Link building is similar and shows up on nearly every list of local SEO tips. It’s the process of reaching out to authoritative and trustworthy websites to persuade them to link back to yours.

In Google land, a link to your site equals a “vote”. So the more votes your website has, the more often Google will show your site to its searchers – deeming it a must-see.

All of this helps build your online exposure while establishing your brand and increasing your website’s ranking and traffic.

Link building requires reaching out regularly and then following up. It can seem overwhelming. But it doesn’t hurt to get some quality links for your website while establishing new relationships in the process.

If you have other local SEO tips you think would help, let’s start a conversation. Let me know!

Posted in SEO

On – 06 Apr, 2017 By Alex Calinov


Tuesday, April 4, 2017

Why Your Local Business Needs Internet Marketing & SEO in 2017

The world does not operate like it did 50, 20, or even 10 years ago. Gone are the days of newspaper or Phone Book advertising for example. There simply are few people reading newspapers and phone books today. In today’s world, no matter how large or small your business might be, you simply have to have a web presence. Over 90% of people find businesses online today, and more than that research businesses online. That number grows every year. That is why, now and in the future, beyond 2017, 2018, and even 2020, business owners who want to succeed have to take advantage of Internet marketing techniques and smart SEO practices. ·

  • Reach local customers: While you may only be right around the corner and your might have the best burger within 50 miles, it doesn’t matter if people don’t know it. Even nearby customers look for businesses and products and services they want online in the digital age.·
  • Inform local customers: So you have the cheapest, best product in the whole city. People won’t know this from seeing a sign as they drive by each day. Reach them in the comfort of their homes using effective SEO that will attract them so you can tell them all they need to know about your business.·
  • Get local customer feedback: Using SEO practices to attract local customers you can use positive reviews through platforms like social media to let the local market see how popular you are in your own area.·
  • Offer real time deals and specials: There is no better way to attract potential customers than to use SEO to get their attention and offer a deal or a special on something they are in the market for.·
  • Target specific areas: Using targeted SEO campaigns and various Internet channels, a local business can even break down small areas by district or even by neighborhood, allowing a small business to target as close or far away from their doors as they like. This can be altered for expansion as the business grows.
  • Target demographics: Even within localized areas, using smart SEO tactics small businesses can target unique demographics. For example if your business targets men or women or a certain age group, SEO can direct your message to qualified impressions based on various demographics.
  • Use grassroots campaigns to spread word of mouth: Social media in particular is a great way to get local word of mouth campaigns working utilizing certain SEO practices and methods.
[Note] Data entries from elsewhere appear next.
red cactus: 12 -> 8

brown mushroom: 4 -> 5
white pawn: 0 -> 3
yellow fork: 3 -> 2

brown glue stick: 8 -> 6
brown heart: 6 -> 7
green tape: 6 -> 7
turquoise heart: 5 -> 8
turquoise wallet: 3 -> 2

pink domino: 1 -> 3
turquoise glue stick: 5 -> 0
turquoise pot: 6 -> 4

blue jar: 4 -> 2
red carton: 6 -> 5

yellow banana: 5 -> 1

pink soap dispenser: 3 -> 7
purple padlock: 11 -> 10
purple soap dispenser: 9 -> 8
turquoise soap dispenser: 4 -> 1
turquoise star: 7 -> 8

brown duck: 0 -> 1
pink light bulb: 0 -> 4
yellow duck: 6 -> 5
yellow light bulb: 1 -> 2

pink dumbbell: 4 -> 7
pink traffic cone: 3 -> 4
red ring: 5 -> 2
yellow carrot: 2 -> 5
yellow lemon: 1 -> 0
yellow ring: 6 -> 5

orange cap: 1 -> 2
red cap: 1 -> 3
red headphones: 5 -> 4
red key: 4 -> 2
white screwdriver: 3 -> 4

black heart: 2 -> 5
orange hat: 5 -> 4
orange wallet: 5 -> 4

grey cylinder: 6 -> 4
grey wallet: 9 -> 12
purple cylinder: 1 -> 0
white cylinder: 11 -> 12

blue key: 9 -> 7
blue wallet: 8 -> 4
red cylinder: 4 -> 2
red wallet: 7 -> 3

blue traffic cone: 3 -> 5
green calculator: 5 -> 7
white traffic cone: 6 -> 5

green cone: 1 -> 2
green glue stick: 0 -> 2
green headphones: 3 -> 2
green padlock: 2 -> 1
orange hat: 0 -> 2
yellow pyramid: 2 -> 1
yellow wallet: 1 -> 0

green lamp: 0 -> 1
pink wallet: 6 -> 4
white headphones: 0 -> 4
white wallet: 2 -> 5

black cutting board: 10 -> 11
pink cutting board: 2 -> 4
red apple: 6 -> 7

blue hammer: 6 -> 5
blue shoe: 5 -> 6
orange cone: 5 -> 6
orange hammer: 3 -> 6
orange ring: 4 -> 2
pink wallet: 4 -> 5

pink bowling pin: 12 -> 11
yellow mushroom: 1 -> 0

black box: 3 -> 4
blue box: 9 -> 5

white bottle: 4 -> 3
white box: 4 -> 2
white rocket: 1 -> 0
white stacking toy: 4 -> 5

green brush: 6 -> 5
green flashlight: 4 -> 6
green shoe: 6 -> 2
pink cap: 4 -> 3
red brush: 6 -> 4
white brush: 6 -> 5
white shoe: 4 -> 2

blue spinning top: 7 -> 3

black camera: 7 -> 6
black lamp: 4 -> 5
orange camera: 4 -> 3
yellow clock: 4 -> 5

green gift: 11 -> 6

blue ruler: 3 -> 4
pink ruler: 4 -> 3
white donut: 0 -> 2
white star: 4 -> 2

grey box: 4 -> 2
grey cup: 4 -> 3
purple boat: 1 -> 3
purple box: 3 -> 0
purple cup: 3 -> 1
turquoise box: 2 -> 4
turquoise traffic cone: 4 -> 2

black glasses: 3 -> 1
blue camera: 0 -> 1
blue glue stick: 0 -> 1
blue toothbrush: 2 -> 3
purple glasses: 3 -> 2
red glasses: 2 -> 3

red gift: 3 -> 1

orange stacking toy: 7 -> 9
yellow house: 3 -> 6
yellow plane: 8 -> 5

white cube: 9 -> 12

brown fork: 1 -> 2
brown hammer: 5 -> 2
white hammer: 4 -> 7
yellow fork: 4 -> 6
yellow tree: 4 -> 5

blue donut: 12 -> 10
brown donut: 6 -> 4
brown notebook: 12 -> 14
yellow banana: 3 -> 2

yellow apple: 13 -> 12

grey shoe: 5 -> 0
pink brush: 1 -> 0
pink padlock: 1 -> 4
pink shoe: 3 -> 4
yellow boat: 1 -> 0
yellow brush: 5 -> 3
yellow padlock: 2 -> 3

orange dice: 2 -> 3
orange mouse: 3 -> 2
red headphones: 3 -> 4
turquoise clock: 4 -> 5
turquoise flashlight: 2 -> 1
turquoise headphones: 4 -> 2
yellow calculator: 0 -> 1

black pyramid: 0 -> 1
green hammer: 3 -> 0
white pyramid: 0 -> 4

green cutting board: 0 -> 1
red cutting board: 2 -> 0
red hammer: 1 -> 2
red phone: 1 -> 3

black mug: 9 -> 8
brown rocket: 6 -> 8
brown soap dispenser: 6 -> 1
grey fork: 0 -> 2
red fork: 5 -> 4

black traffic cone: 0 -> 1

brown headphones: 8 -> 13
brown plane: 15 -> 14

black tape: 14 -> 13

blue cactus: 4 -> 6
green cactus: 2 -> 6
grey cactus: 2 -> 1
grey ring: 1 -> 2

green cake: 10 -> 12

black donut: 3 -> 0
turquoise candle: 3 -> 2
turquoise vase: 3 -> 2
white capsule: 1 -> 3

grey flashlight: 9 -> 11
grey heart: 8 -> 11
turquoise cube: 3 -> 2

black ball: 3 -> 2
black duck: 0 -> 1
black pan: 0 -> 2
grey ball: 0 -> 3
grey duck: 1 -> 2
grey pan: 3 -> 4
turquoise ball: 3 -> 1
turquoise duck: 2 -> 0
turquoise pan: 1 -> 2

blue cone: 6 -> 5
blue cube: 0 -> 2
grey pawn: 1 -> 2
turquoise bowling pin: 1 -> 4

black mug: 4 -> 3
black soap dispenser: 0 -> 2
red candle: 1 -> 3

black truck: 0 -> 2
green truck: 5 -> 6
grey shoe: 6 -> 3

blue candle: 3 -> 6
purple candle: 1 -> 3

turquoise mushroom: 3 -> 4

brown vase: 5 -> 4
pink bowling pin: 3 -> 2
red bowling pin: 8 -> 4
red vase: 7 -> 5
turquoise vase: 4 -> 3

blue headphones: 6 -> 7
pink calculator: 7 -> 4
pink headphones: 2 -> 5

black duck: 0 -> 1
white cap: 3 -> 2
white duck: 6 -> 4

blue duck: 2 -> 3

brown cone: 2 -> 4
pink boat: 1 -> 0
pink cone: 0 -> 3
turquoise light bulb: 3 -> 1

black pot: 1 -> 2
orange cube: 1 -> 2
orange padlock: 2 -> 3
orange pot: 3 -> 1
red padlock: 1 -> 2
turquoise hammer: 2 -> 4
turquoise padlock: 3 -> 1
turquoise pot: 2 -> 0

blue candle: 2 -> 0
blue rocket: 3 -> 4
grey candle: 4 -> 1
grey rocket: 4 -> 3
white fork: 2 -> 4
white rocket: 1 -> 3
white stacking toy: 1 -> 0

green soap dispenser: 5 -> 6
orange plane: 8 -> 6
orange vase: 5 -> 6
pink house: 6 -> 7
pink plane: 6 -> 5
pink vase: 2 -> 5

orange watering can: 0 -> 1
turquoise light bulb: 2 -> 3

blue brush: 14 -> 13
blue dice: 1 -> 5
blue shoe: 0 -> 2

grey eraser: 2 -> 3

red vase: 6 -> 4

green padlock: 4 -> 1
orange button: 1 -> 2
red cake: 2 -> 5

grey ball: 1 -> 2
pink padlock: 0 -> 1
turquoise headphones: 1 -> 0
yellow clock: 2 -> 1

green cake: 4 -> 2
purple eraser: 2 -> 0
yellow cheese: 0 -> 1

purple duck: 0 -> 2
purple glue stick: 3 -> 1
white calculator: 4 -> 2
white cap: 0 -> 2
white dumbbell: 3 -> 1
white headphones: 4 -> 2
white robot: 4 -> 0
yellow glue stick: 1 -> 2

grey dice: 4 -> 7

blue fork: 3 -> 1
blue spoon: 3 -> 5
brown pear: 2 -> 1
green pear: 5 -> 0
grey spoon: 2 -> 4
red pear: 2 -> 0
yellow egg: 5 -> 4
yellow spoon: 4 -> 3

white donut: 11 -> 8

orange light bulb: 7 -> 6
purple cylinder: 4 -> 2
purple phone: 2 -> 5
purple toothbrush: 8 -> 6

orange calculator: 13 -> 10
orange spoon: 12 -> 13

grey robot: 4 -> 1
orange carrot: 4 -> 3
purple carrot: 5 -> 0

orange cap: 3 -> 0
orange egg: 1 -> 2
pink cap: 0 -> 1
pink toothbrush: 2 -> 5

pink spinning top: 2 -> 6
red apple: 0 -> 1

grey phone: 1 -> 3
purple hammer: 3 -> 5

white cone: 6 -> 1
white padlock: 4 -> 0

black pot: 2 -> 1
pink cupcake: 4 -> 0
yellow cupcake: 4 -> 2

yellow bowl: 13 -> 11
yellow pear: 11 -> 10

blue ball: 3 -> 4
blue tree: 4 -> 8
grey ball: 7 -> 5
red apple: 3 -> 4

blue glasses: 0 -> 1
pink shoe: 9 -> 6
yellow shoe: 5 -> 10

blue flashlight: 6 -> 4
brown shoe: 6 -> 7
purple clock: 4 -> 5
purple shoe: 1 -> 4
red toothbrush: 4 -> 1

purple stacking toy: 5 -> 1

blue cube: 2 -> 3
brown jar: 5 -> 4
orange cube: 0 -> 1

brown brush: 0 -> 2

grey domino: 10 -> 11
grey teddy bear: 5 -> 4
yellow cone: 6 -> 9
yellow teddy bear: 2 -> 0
Internet marketing and effective SEO services are imperative for the success of any business today as we live in the digital age. This will increase, not decrease, as an entire generation is growing up for the first time, dependent on the Internet. Even local businesses must adjust to stay viable in the near future and beyond. Smart local business owners will take advantage of best Internet marketing and SEO strategies now, so they can stay ahead of the curve. One Miami SEO has helped local businesses generate millions in new revenue using organic search engine traffic. ANDLOCAL located in Miami, Florida has been helping local businesses find success online.